Hello, I live in Arizona so we just tried to use our gas wall heater for the first time tonight (hasn't been necessary before now).  This is the type of heater we have installed in our hallway/bedroom. http://www.homedepot.com/buy/williams-monterey-50-000-btu-natural-gas-top-vent-wall-furnace-5009622.html#.UJ-qvYaElhE

I lit the pilot and then moved up to the thermostat that is mounted on the wall.  I moved the dial from the left (which starts at 50) over to the far right (which stops at 90).  I felt and heard the thermostat click over at about the 65 degree mark (which seems accurate to me), but nothing happens.  Usually, immediately after the thermostat clicks over, the gas flow increases, and the heater starts to do its thing.

I have included some pictures of the thermostat, and heater itself.  If someone could tell me which connections I need to check with a volt meter, it would be greatly appreciated. One thing I want to add, we had a light socket go out on the same wall about a month ago, that doesn't seem to be getting any power.  I have tried several new bulbs and it doesn't work.  So I would need to figure out how to check if the thermostat is even getting power as well.  It's possible that the thermostat isn't even getting power. Thanks

SOLVED:  Thanks everyone for your replies.  It actually was the solenoid inside of the heater, but the good news is it works fine, a wire just came loose.  Everything is working great now.  I wouldn't have thought to look there if it wasn't for your comments.  Thanks again!



Best Answer 5 years ago

@rickharris: I've never seen 'mains' coming into a thermostat -- its only ever 24vac from a transformer in the furnace in my (north american) experience. Closing the circuit will either call for fan, heat, or cool depending on which wire is connected.

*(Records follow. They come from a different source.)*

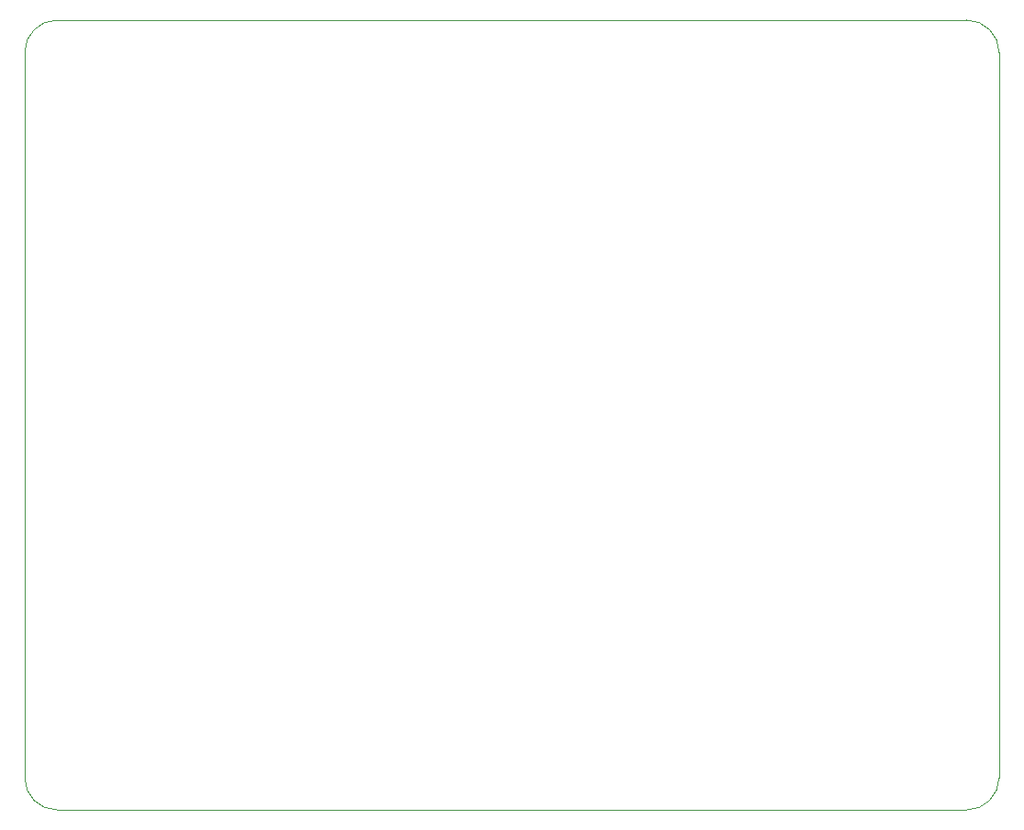
<source format=gbr>
G04 #@! TF.GenerationSoftware,KiCad,Pcbnew,(5.99.0-1662-g9db296991)*
G04 #@! TF.CreationDate,2020-05-23T19:33:29+05:30*
G04 #@! TF.ProjectId,Locker1,4c6f636b-6572-4312-9e6b-696361645f70,rev?*
G04 #@! TF.SameCoordinates,Original*
G04 #@! TF.FileFunction,Profile,NP*
%FSLAX46Y46*%
G04 Gerber Fmt 4.6, Leading zero omitted, Abs format (unit mm)*
G04 Created by KiCad (PCBNEW (5.99.0-1662-g9db296991)) date 2020-05-23 19:33:29*
%MOMM*%
%LPD*%
G01*
G04 APERTURE LIST*
G04 #@! TA.AperFunction,Profile*
%ADD10C,0.050000*%
G04 #@! TD*
G04 APERTURE END LIST*
D10*
X102000000Y-15000000D02*
X102000000Y-25000000D01*
X89000000Y-12000000D02*
X99000000Y-12000000D01*
X12000000Y-15000000D02*
X12000000Y-25000000D01*
X15000000Y-85000000D02*
G75*
G02*
X12000000Y-82000000I0J3000000D01*
G01*
X102000000Y-82000000D02*
G75*
G02*
X99000000Y-85000000I-3000000J0D01*
G01*
X99000000Y-12000000D02*
G75*
G02*
X102000000Y-15000000I0J-3000000D01*
G01*
X12000000Y-15000000D02*
G75*
G02*
X15000000Y-12000000I3000000J0D01*
G01*
X15000000Y-12000000D02*
X89000000Y-12000000D01*
X12000000Y-82000000D02*
X12000000Y-25000000D01*
X99000000Y-85000000D02*
X15000000Y-85000000D01*
X102000000Y-25000000D02*
X102000000Y-82000000D01*
M02*

</source>
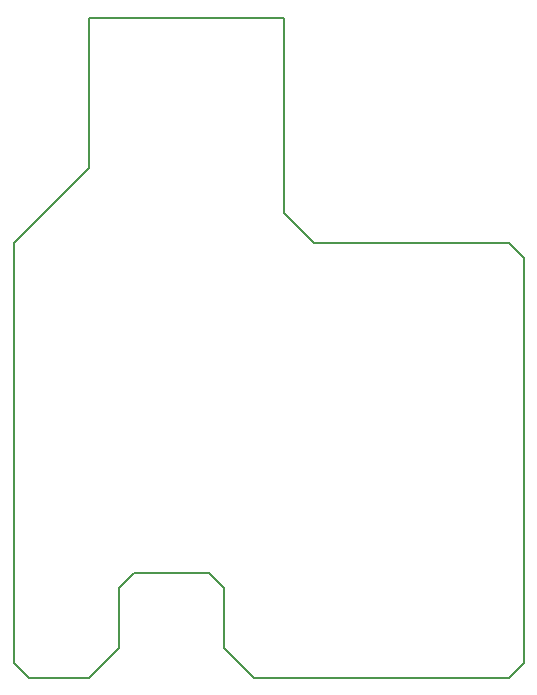
<source format=gbr>
G04 #@! TF.FileFunction,Profile,NP*
%FSLAX46Y46*%
G04 Gerber Fmt 4.6, Leading zero omitted, Abs format (unit mm)*
G04 Created by KiCad (PCBNEW 4.0.4-stable) date 10/21/16 12:50:52*
%MOMM*%
%LPD*%
G01*
G04 APERTURE LIST*
%ADD10C,0.100000*%
%ADD11C,0.150000*%
G04 APERTURE END LIST*
D10*
D11*
X121920000Y-99060000D02*
X121920000Y-104140000D01*
X123190000Y-97790000D02*
X121920000Y-99060000D01*
X129540000Y-97790000D02*
X123190000Y-97790000D01*
X130810000Y-99060000D02*
X129540000Y-97790000D01*
X130810000Y-104140000D02*
X130810000Y-99060000D01*
X133350000Y-106680000D02*
X134620000Y-106680000D01*
X130810000Y-104140000D02*
X133350000Y-106680000D01*
X113030000Y-105410000D02*
X113030000Y-104140000D01*
X114300000Y-106680000D02*
X113030000Y-105410000D01*
X119380000Y-106680000D02*
X114300000Y-106680000D01*
X121920000Y-104140000D02*
X119380000Y-106680000D01*
X154940000Y-106680000D02*
X133350000Y-106680000D01*
X156210000Y-105410000D02*
X154940000Y-106680000D01*
X156210000Y-71120000D02*
X156210000Y-105410000D01*
X154940000Y-69850000D02*
X156210000Y-71120000D01*
X138430000Y-69850000D02*
X154940000Y-69850000D01*
X135890000Y-67310000D02*
X138430000Y-69850000D01*
X135890000Y-50800000D02*
X135890000Y-67310000D01*
X119380000Y-50800000D02*
X135890000Y-50800000D01*
X119380000Y-63500000D02*
X119380000Y-50800000D01*
X113030000Y-69850000D02*
X119380000Y-63500000D01*
X113030000Y-105410000D02*
X113030000Y-69850000D01*
M02*

</source>
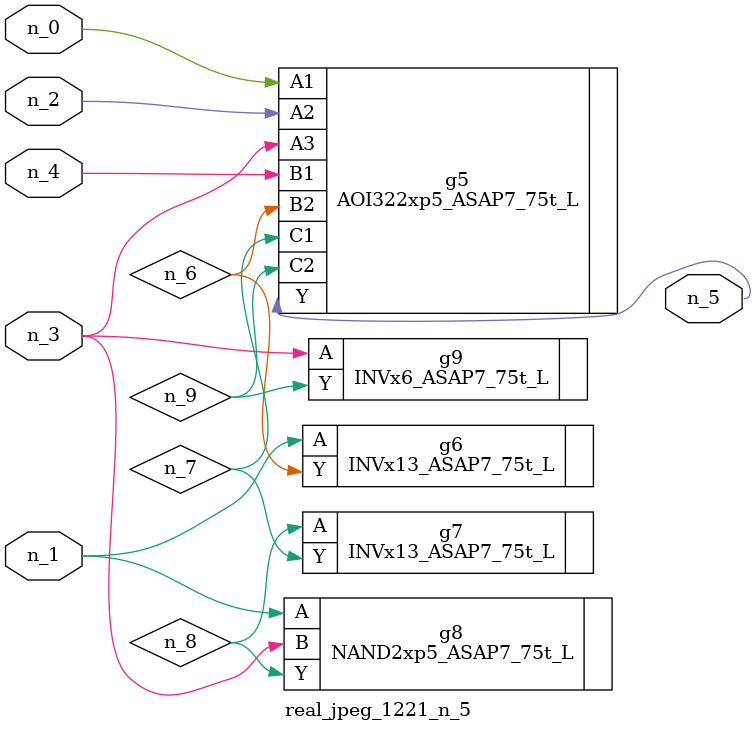
<source format=v>
module real_jpeg_1221_n_5 (n_4, n_0, n_1, n_2, n_3, n_5);

input n_4;
input n_0;
input n_1;
input n_2;
input n_3;

output n_5;

wire n_8;
wire n_6;
wire n_7;
wire n_9;

AOI322xp5_ASAP7_75t_L g5 ( 
.A1(n_0),
.A2(n_2),
.A3(n_3),
.B1(n_4),
.B2(n_6),
.C1(n_7),
.C2(n_9),
.Y(n_5)
);

INVx13_ASAP7_75t_L g6 ( 
.A(n_1),
.Y(n_6)
);

NAND2xp5_ASAP7_75t_L g8 ( 
.A(n_1),
.B(n_3),
.Y(n_8)
);

INVx6_ASAP7_75t_L g9 ( 
.A(n_3),
.Y(n_9)
);

INVx13_ASAP7_75t_L g7 ( 
.A(n_8),
.Y(n_7)
);


endmodule
</source>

That said, if there is a physical click in the thermostat, sounds like it is functioning at least mechanically.

On the furnace side, it could be a bad main gas valve/solenoid, which would still allow the pilot light to function but not enable the main valve. A bad thermocouple could convince the main valve not to open thinking the pilot is flamed out, it is usually the quickest/easiest fix for a furnace that won't light -- but a bad thermocouple generally means the pilot light won't stay lit. If you aren't sure about the valve, get a QUALIFIED TECHNICIAN to look at it - messing with gas lines is a good way to blow up your house. There are never user serviceable parts in a furnace valve.

Edit: to test, set your multimeter to Volts AC - and test the red/white wires coming into the thermostat and screwed down on the bottom terminals. There should be a voltage on there of 24-48VAC

if you get a length of insulated (so you don't shock yourself) wire with stripped ends and short the 2 terminals, (red and white in your picture) where the wire comes in the wall, the furnace should turn on, or at least being its power-on cycle.
If you take the cover off the furnace, what do you see?

Hi @Frollard, I have the same model of wall furnace and have a similar problem, I'm hoping you can help me. The pilot light stays on, but the furnace will not come on. I replaced the thermostat from digital to manual but that did not solve the problem. The connections at the thermostat read 30 VAC and all wires are secure. There is voltage on all the wires below as well. When I put the two leads of the multimeter on the 2 terminals at the thermostat the furnace came on. Does this mean the gas valve/solenoid needs to be replaced? If so, is that something an ambitious DIYer can do or should I call an expert? Thanks in advance for your help.


Thank you everyone for the replies! Frollard, you were right. It was the solenoid actually inside of the furnace.

The good news; it wasn't bad, simply had a wire come loose! Everything is working as intended now, and thanks again for your replies, because I wouldn't have even thought to look back inside the furnace panel.

We get them directly connected here in the UK in older properties - Mine is a low voltage version as well.

Addendum: There is often (but not always) a switch, like a light switch between mains and the furnace itself, often 'near' the furnace. Make sure that is turned on. It might even be in the wall cavity with the furnace. Make sure the breaker for the furnace/wall with the light is turned on.

Knocked any nails into the walls?

IS there a reason you know of why these 2 events might be linked - Building work, flooding, or the like.

Your thermostat acts as a switch - Live mains in - switched by the contacts and live mains out - there may be a neutral that is linked across in the thermostat - Take care Mains electricity bites.

That seems extremely dangerous since they often have exposed terminals to connect the wires. yikes!

My next door neighbour has such a thermostat where it acts as a switch for the hot water pump. It has a plastic cove on it of course so nothing is exposed.

He is about to have a new CH system fitted so I guess the new boiler and thermostat will be low voltage. Guess Ill end up having to show them 100 times how to set the controller. We had enough trounle when their family bought them an Ipad.

Frollard knows whats up.

You need to open the system up. It could be the solenoid that controls the gas valve isn't working or is stuck. Regardless of what the problem is it would be best to get a certified technician to deal with the problem.